Esta misma semana lo decía. Los narradores somos infieles por naturaleza, incluso a nosotros mismos. Esta frase podría provocar el sonrojo de cualquier miembro puritano del ejército de salvación o incluso una excomunión colectiva del gremio de los narradores orales (término que ya de por sí suena pornográfico) por parte de la curia vaticana, pero vengan de donde vengan las amenazas, no me desdigo. Lo he comprobado en mis propias carnes, o, mejor dicho, en mis propios textos.

Está claro que escribir y contar historias de viva voz son dos ejercicios diferentes aunque, aparentemente, tengan en común idéntica materia prima, es decir, la palabra. Esto puede inducir a confusión. Si tanto escribir como contar historias se cimentan en lo mismo, parece lógico concluir que comparten estructura y maneras, vamos, que son el mismo perro con distinto rabo.

Sin embargo, no es así. Los códigos que rigen la palabra escrita no se corresponden con los que articulan la oralidad. Mientras la primera sólo se tiene a sí misma para crear el universo de un relato, la segunda se apoya en una serie de elementos denominados suprasegmentales que configuran y matizan el significado de lo narrado: el acento, la melodía, el tono, la entonación, las pausas, el ritmo, la velocidad de elocución, el timbre de la voz, a los que habría que añadir el gesto y el movimiento que, de alguna manera, construyen una escenografía inmaterial, pero perceptible en la que se desarrolla la historia.

Por eso, siempre he defendido que los narradores somos por naturaleza infieles a los textos. De hecho, éstos se convierten en un pretexto para crear algo nuevo, algo que, al margen del papel, habita el cuerpo, la voz, los silencios de la persona que narra y que, a través de la improvisación y gracias al público receptor, se nutre del instante en que es narrado.

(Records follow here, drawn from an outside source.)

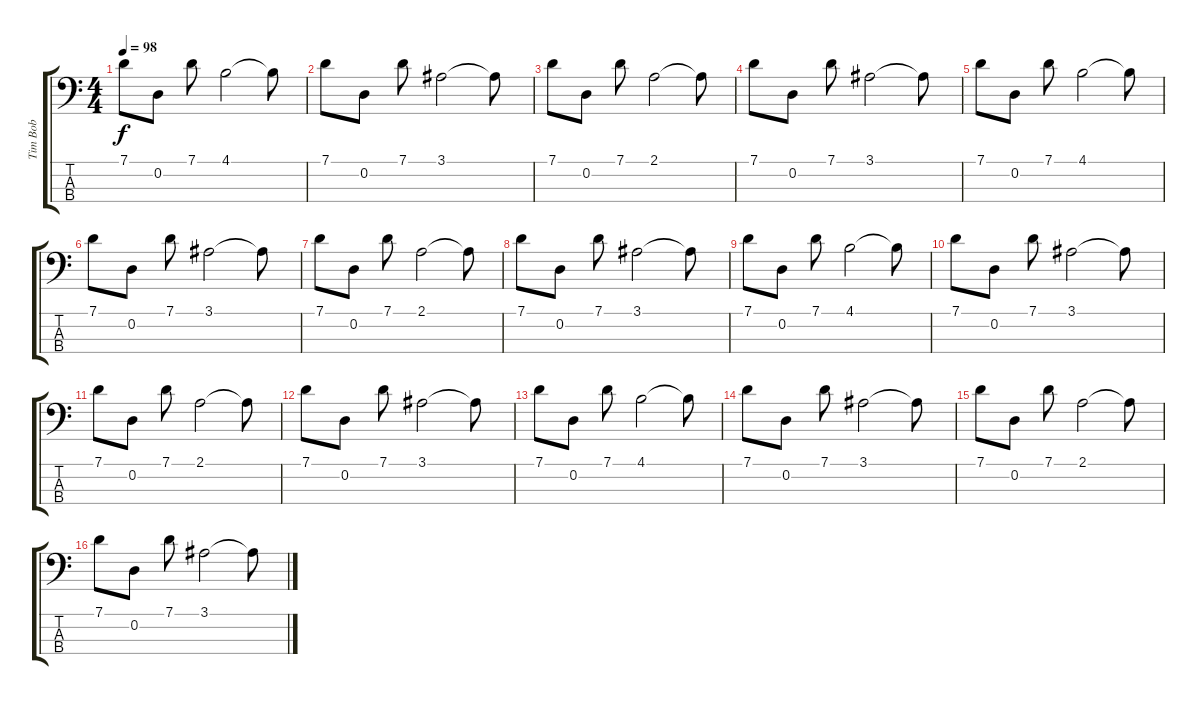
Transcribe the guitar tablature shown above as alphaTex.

\track ("Tim Bob" "Tim Bob") {instrument slapbass1}
\staff {score tabs}
\tuning (G2 D2 A1 E1) {hide}
\ts (4 4)
\tempo 98
\clef f4
\ks c
7.1.8{dy f} 0.2.8 7.1.8 4.1.2 4.1{t}.8 |
7.1.8 0.2.8 7.1.8 3.1.2 3.1{t}.8 |
7.1.8 0.2.8 7.1.8 2.1.2 2.1{t}.8 |
7.1.8 0.2.8 7.1.8 3.1.2 3.1{t}.8 |
7.1.8 0.2.8 7.1.8 4.1.2 4.1{t}.8 |
7.1.8 0.2.8 7.1.8 3.1.2 3.1{t}.8 |
7.1.8 0.2.8 7.1.8 2.1.2 2.1{t}.8 |
7.1.8 0.2.8 7.1.8 3.1.2 3.1{t}.8 |
7.1.8 0.2.8 7.1.8 4.1.2 4.1{t}.8 |
7.1.8 0.2.8 7.1.8 3.1.2 3.1{t}.8 |
7.1.8 0.2.8 7.1.8 2.1.2 2.1{t}.8 |
7.1.8 0.2.8 7.1.8 3.1.2 3.1{t}.8 |
7.1.8 0.2.8 7.1.8 4.1.2 4.1{t}.8 |
7.1.8 0.2.8 7.1.8 3.1.2 3.1{t}.8 |
7.1.8 0.2.8 7.1.8 2.1.2 2.1{t}.8 |
7.1.8 0.2.8 7.1.8 3.1.2 3.1{t}.8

Por tanto, ¿qué mayor infidelidad puede existir que el hecho de contar de viva voz tus propios textos escritos?

Resulta sorprendente. Al principio, intentas seguir las mismas coordenadas que dieron lugar al relato impreso (incluso publicado), y crees mantenerte en ellas a pesar del tiempo transcurrido sin revisarlo. Cuando años después agarras lo que habías escrito y lo cotejas con lo que cuentas, la sorpresa es mayúscula. Frente a la fosilización de la escritura, la oralidad se manifiesta como un terreno fértil en el que, de manera inconsciente, han brotado matices, situaciones, comentarios, significados nuevos. Aun siendo el mismo, el cuento se ha tornado otro. Y no lo siento extraño porque como cuentista he dejado que crezca a la par que yo. Pero ya sólo de lejos tiene que ver con aquello que escribí hace tiempo.

Y ahí, con el corazón dividido como en el mejor de los dramas, es donde surge la paradoja: si bien soy terriblemente infiel a la escritora que llevo dentro, me mantengo fiel, muy fiel a la cuentera.